New PhD student

The first PhD student for FINDER, Samantha Brown, arrived in Europe from her native Australia to undertake a 3-year research degree with FINDER.

After obtaining her BA in Archaeology in Australia, Samantha (Sam) moved in 2016 to the University of Oxford where she received a MSc degree. For her Masters dissertation she worked on the pilot study that led to FINDER. She used peptide mass fingerprinting (ZooMS) and radiocarbon dating to identify taxonomically and directly date using radiocarbon about 2500 bones from Denisova Cave. Within this assemblage she discovered a tiny human bone (DC 11) and the findings of this work were published in 2016 [1].

In FINDER will expand on this work, analysing more sites from Siberia using ZooMS, radiocarbon dating and aDNA analysis.

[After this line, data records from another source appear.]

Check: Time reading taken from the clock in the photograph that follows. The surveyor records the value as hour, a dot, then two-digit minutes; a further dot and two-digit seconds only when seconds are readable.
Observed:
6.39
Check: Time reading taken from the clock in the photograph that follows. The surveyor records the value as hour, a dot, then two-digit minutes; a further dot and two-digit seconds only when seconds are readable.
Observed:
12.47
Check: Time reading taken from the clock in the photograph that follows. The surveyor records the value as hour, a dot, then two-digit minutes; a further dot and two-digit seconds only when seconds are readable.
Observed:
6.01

Samantha Brown, first PhD student for FINDER

 

FINDER Projects begins

FINDER project was launched on the 1st of June 2017. It is based at the Max Planck Institute for the Science of Human History, in Jena, Germany.

FINDER is a 5-year (2017-2022), ERC-funded adventure that will take us to several locations across Eurasia, in the hope that we discover new human fossils in the “faunal” assemblages recovered from Pleistocene sites.

We will be updating this space with news, photos of this journey, and publications the team will produce along the way.